Enter Filters, a tool that allows you to shrink your visible data set based on your preferences. In this tutorial, I'm going to cover how to wield filters to master large data sets and take one step closer to becoming the Sorcerer Supreme of Spreadsheets. There are other, more advanced tools like PivotTables that can do even more to summarize your data, but we'll cover those in a future installment.
How to Enable Filters
There are two ways to enable filters, depending on how 'clean' your data is. A clean data set, in this context, means that your spreadsheet has column headers and continuous data entries in every cell, like this:
If your data looks all clean and tidy, you can enable filters the easy way:
1 Select any non-blank cell in your data set.
2. Open the Data menu and select 'Filter'.
3. Your data is now filtered! You can tell because each column header how has a filter icon next to it. The color of the column letters and row numbers will also change:
If you don't have a 'clean' data set, you'll need to highlight your data using the Shift key combined with either your mouse or your keyboard. After selecting your data, follow the steps above to turn filtering on.
Now that we have filters enabled, let's look at an example for how we can use this new tool. If you want to follow along, you can grab a copy of this spreadsheet and try for yourself: https://docs.google.com/spreadsheets/d/17T_2EBB9wW11OlEv4Myylol9bI3mDdQ4aFSA2KRDNSQ/Copy
Let's say we're looking at some stream quality data with over 100 data points. But really we just want to focus on one of our sites, Kelly Warm Springs. We'll use filters to hide all of the other cells.
1. Click on the Filter icon (the inverted triangle) next to 'Site Name" in cell B1:
2. Under the section where it says "Filter by values..." tap the link labeled 'Clear'. This will uncheck all of the boxes next to our site names:
3. Next, scroll down the list (or better yet, use the search box) until you find the site you're interested in displaying. Select this box:
4. Click the blue OK box. Your data is now filtered, check it out. All of the non-Kelly Warm Springs sites are hidden and you can see that the filter icon in the Site Name column has changed to a closed filter shape. Also, notice that the rows numbers on the left-hand side of the screen are no longer sequential.
That's basic filtering in a nutshell: open the filter dialog box, clear all the checkmarks, then re-check the values that you want to see. Of course, there's a bit more you can do with filtering...

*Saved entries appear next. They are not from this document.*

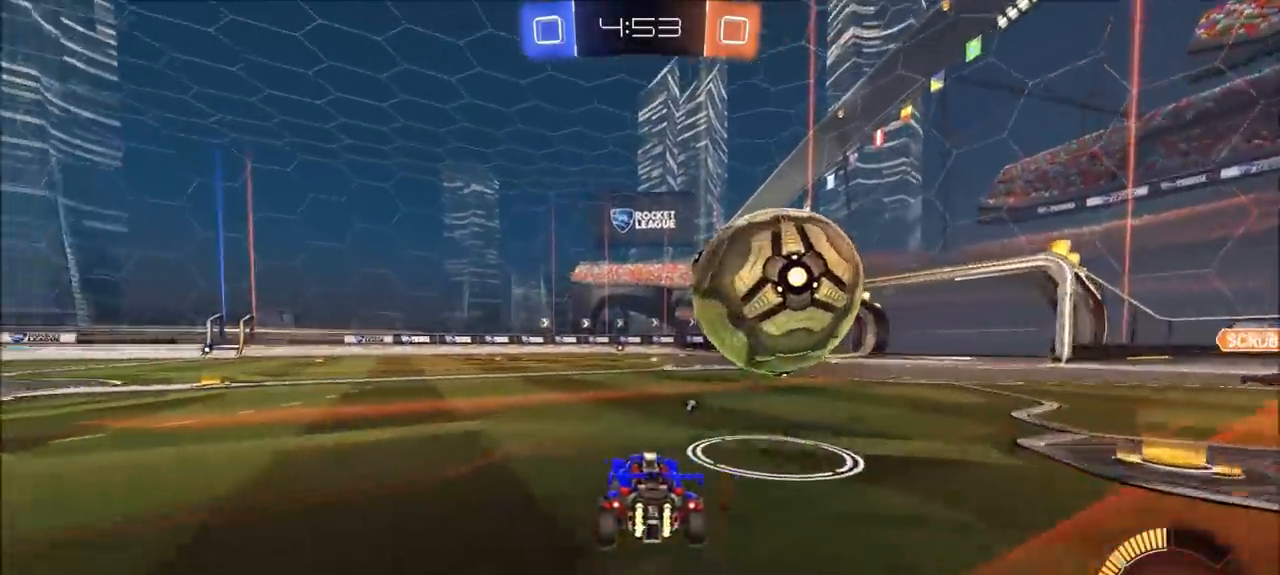
{"dt_ms": 500, "buttons": ["CIRCLE", "R2"], "left_stick": "up-right", "right_stick": "center", "events": [[67, "CIRCLE", "down"], [133, "CIRCLE", "up"], [400, "left_stick", "up-right"], [433, "CIRCLE", "down"]]}
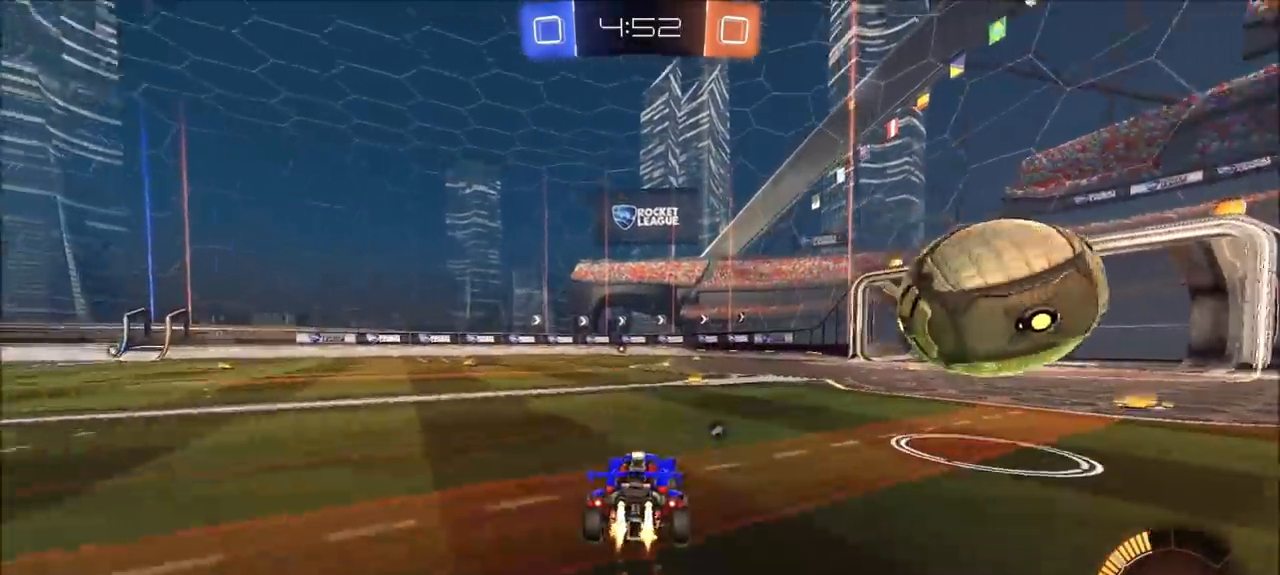
{"dt_ms": 500, "buttons": ["CROSS", "CIRCLE", "R2"], "left_stick": "right", "right_stick": "center", "events": [[167, "left_stick", "center"], [267, "left_stick", "right"], [500, "CROSS", "down"]]}
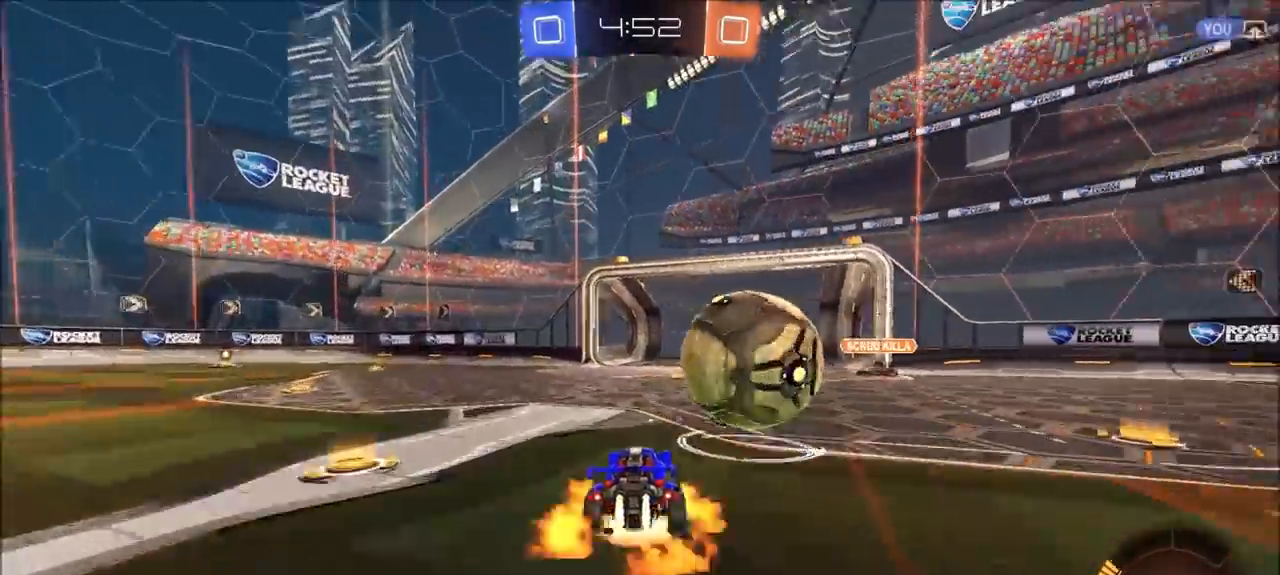
{"dt_ms": 500, "buttons": ["CIRCLE", "R2"], "left_stick": "up-right", "right_stick": "center", "events": [[33, "CIRCLE", "up"], [33, "CROSS", "up"], [50, "left_stick", "up-right"], [100, "CIRCLE", "down"], [100, "CROSS", "down"], [233, "CROSS", "up"]]}
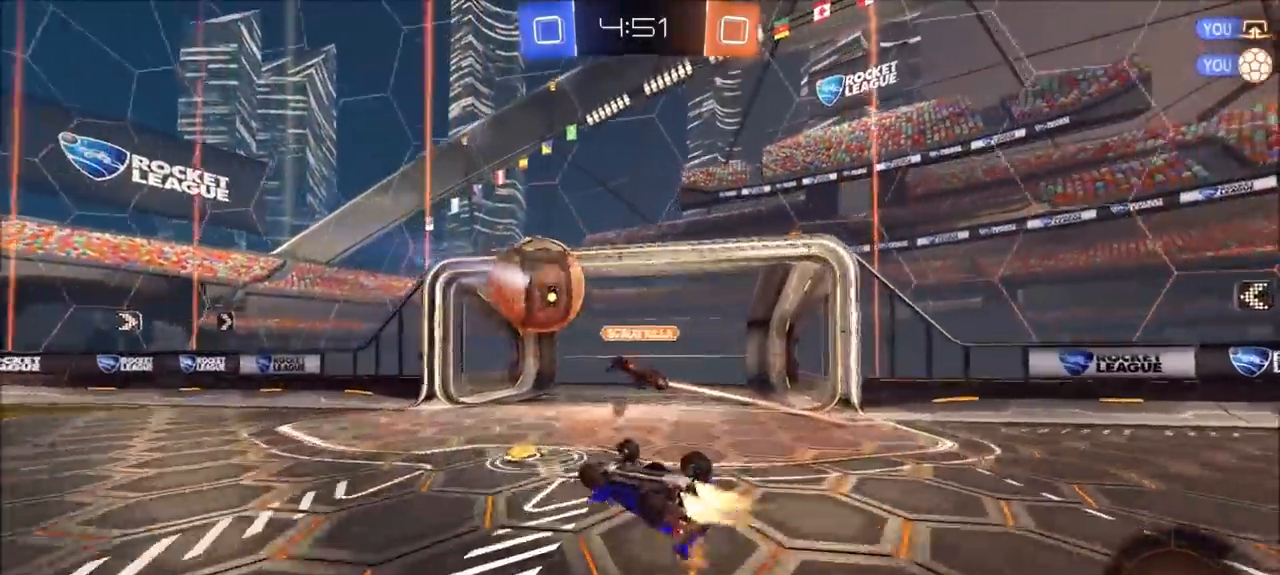
{"dt_ms": 500, "buttons": ["TRIANGLE"], "left_stick": "center", "right_stick": "center", "events": [[33, "L1", "down"], [100, "TRIANGLE", "down"], [133, "CIRCLE", "up"], [233, "TRIANGLE", "up"], [267, "L1", "up"], [267, "left_stick", "center"], [367, "R2", "up"], [433, "TRIANGLE", "down"]]}
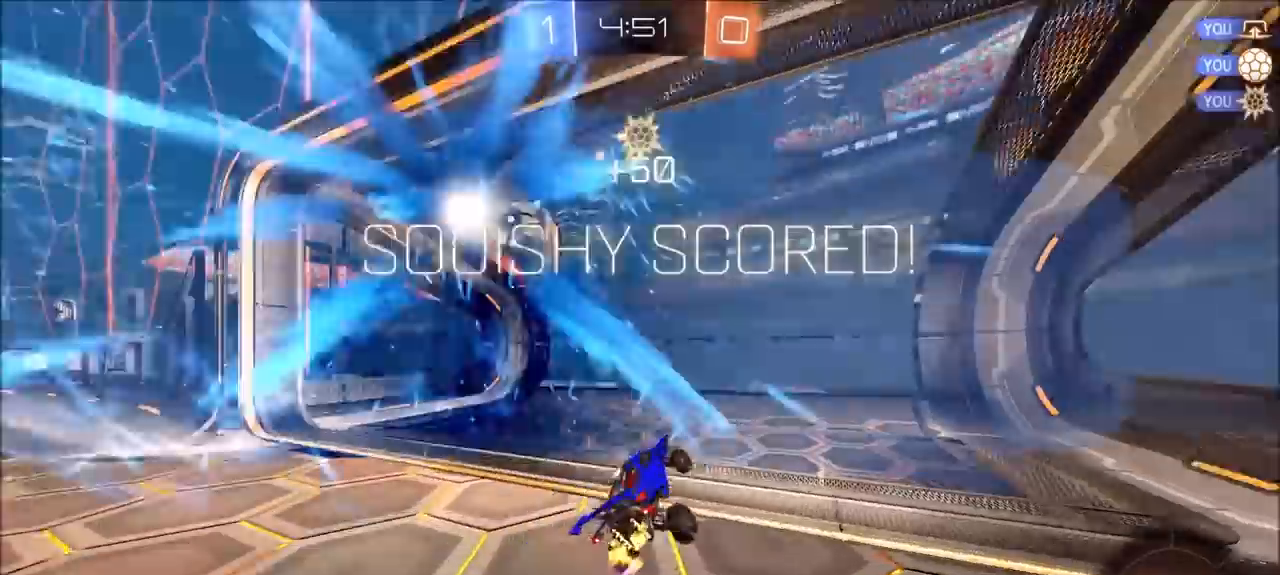
{"dt_ms": 500, "buttons": [], "left_stick": "left", "right_stick": "center", "events": [[67, "TRIANGLE", "up"], [133, "left_stick", "left"]]}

OK, the time has come to do a little data analysis and learn something from this data example set. Let's say, for sake of argument, that we're only interested in warm-temperature stream data. You can use filters to look for just the streams that had temperatures higher than 15C. Go back to your filter menu and try filtering by condition:
Or what if we only want stream samples taken since Jan 1, 2012?
Or we want any site that contains the words "Flat Creek"?

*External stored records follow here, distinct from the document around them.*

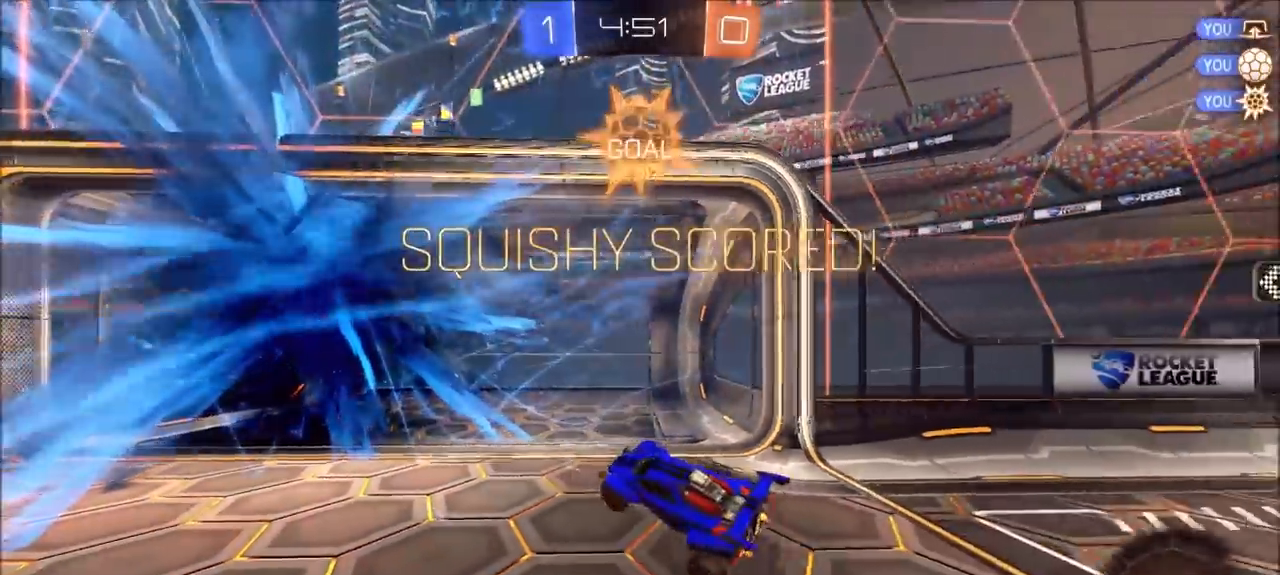
{"dt_ms": 500, "buttons": ["R2"], "left_stick": "left", "right_stick": "center", "events": [[467, "R2", "down"]]}
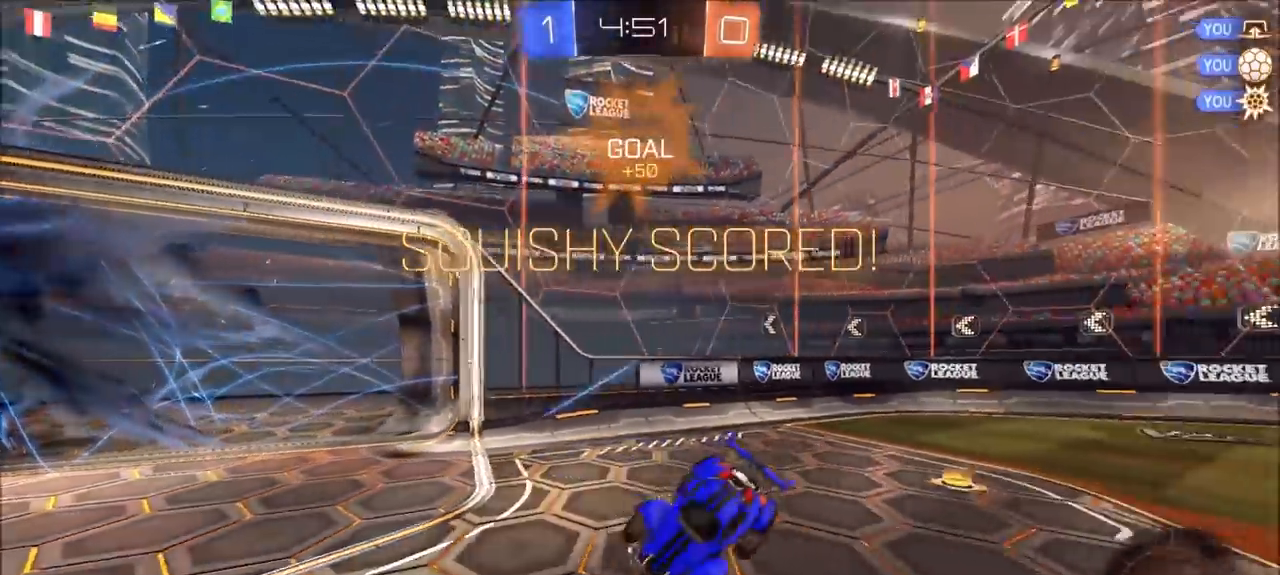
{"dt_ms": 500, "buttons": ["L1", "R2"], "left_stick": "center", "right_stick": "center", "events": [[67, "CIRCLE", "down"], [233, "TRIANGLE", "down"], [333, "L1", "down"], [333, "TRIANGLE", "up"], [400, "CIRCLE", "up"], [433, "left_stick", "center"]]}
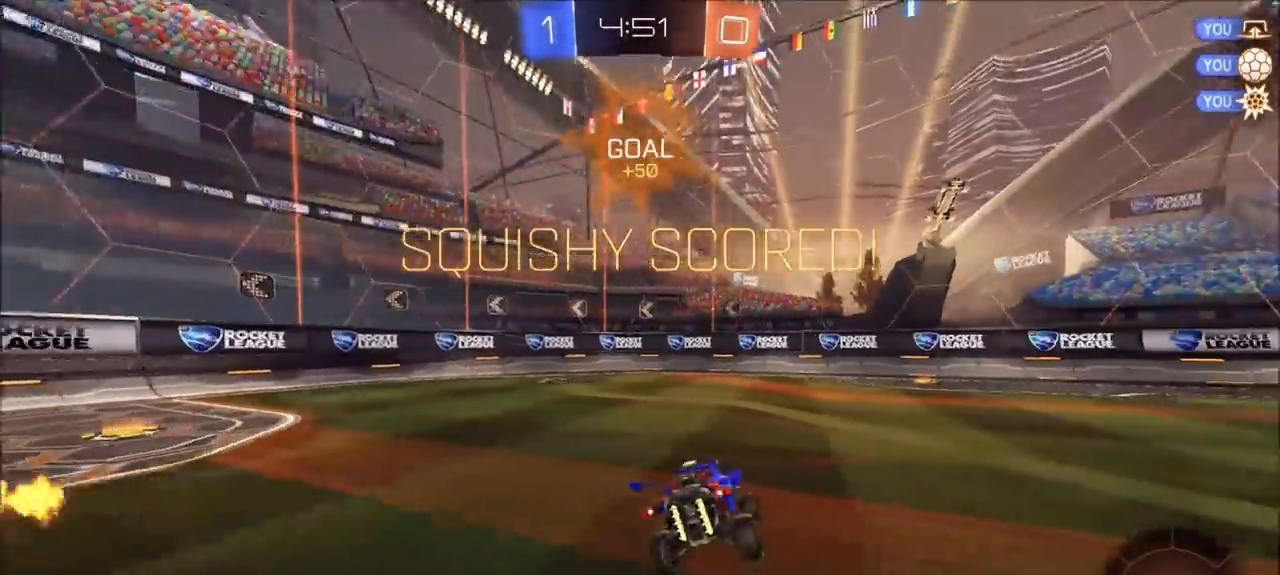
{"dt_ms": 500, "buttons": ["CIRCLE", "L1", "R2"], "left_stick": "center", "right_stick": "center", "events": [[67, "left_stick", "down-right"], [133, "CROSS", "down"], [133, "left_stick", "down"], [333, "CROSS", "up"], [467, "CIRCLE", "down"], [500, "left_stick", "center"]]}
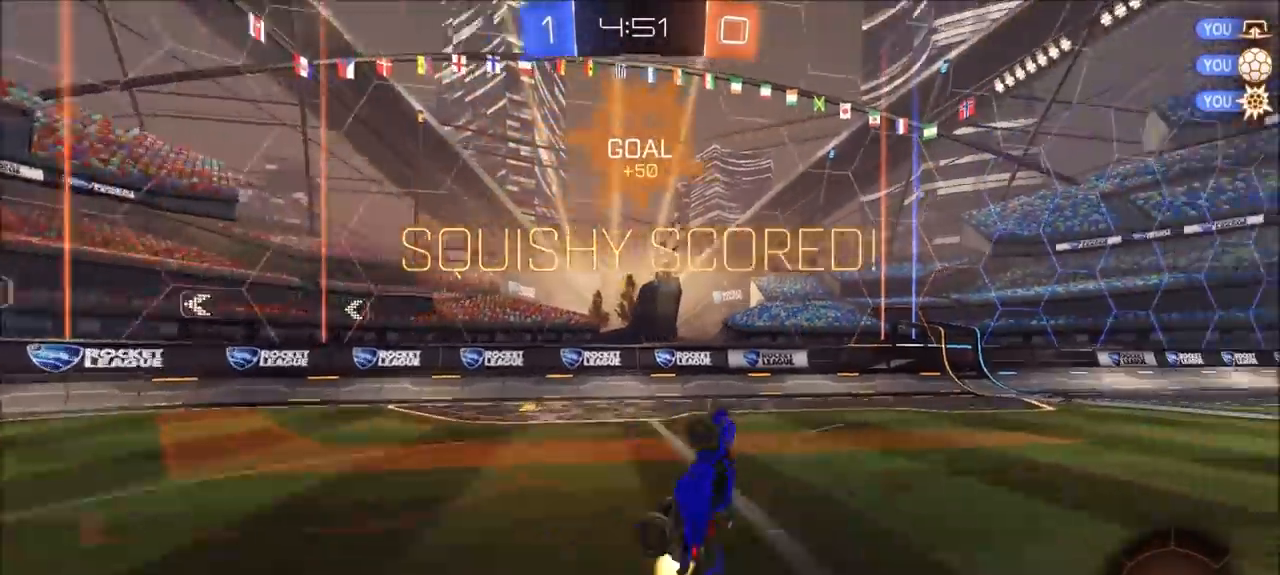
{"dt_ms": 500, "buttons": ["L1", "R2"], "left_stick": "up-right", "right_stick": "center", "events": [[33, "left_stick", "up"], [383, "left_stick", "up-right"], [500, "CIRCLE", "up"]]}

You can probably think up even better applications, but those are some basic ideas to get you started. If you have a custom filter that you want to refer back to in a hurry (say, streams with a pH lower than 7 that also have Dissolved Oxygen levels over 9ppm). Once you have applied those two filters, go to Data -> Filter Views -> Save as filter view:
This will create a 'bookmark' of your custom filter settings, for you to access easily in the future. You can name your custom filter view in the upper-left hand corner of the display:
...which will make it easier to find later from the Filter views menu:
There are two common mistakes that folks often make with filters.
- Not selecting your full range. Remember, when you enable filters, it's important that you highlight the entire data range you want to use. This is essential if you have messy data with blank rows. Non-highlghted data won't be included when you turn Filtering on.

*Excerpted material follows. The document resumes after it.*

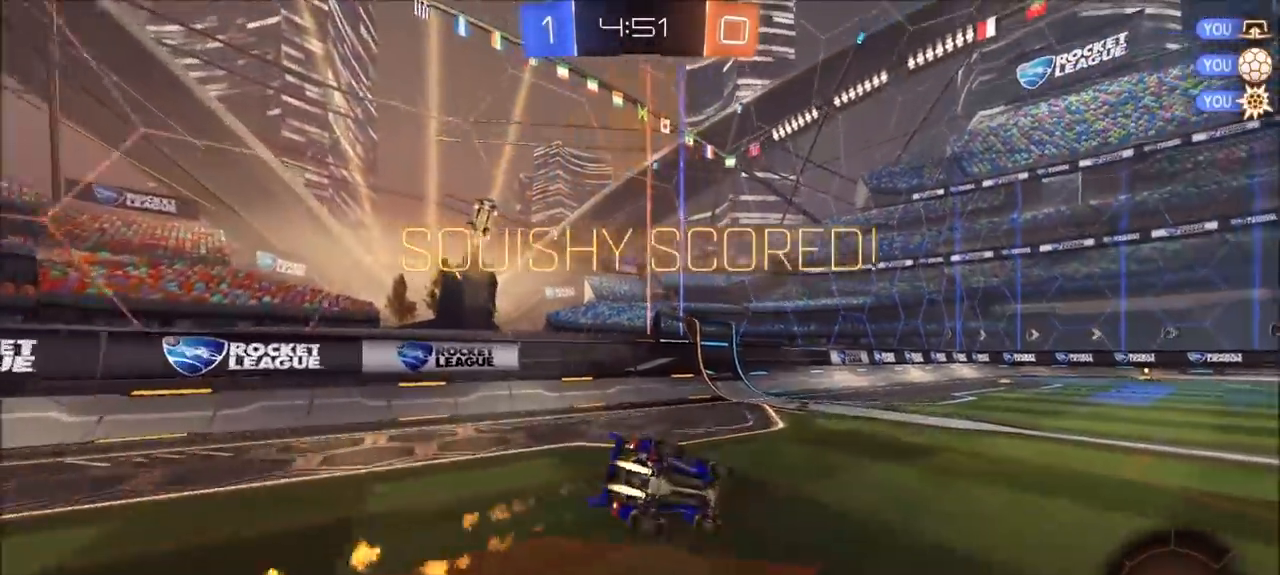
{"dt_ms": 500, "buttons": ["CROSS", "CIRCLE", "L1", "R2"], "left_stick": "up-right", "right_stick": "center", "events": [[100, "CIRCLE", "down"], [133, "L1", "up"], [367, "CROSS", "down"], [367, "L1", "down"]]}
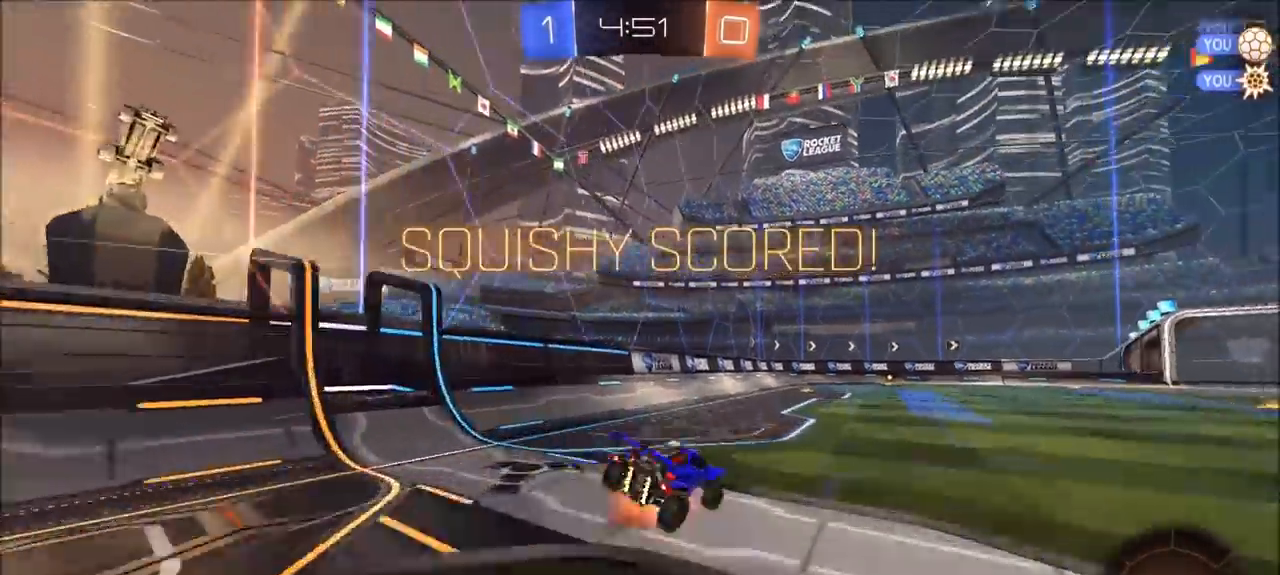
{"dt_ms": 500, "buttons": [], "left_stick": "center", "right_stick": "center", "events": [[133, "CROSS", "up"], [133, "L1", "up"], [267, "left_stick", "center"], [367, "R2", "up"], [467, "CIRCLE", "up"]]}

- Forgetting filters are still applied. It's easy to do a bunch of filtering to a sheet and then walk away, forgetting that your filters are still applied. If you're suspicious that you might be looking at filtered data, look for the 'closed filter' icons in each column header. Also, look to see if the row and column labels (the letters and numbers) have a shaded green background. Remember that you can always go to the Data menu and turn filtering off, just to be sure.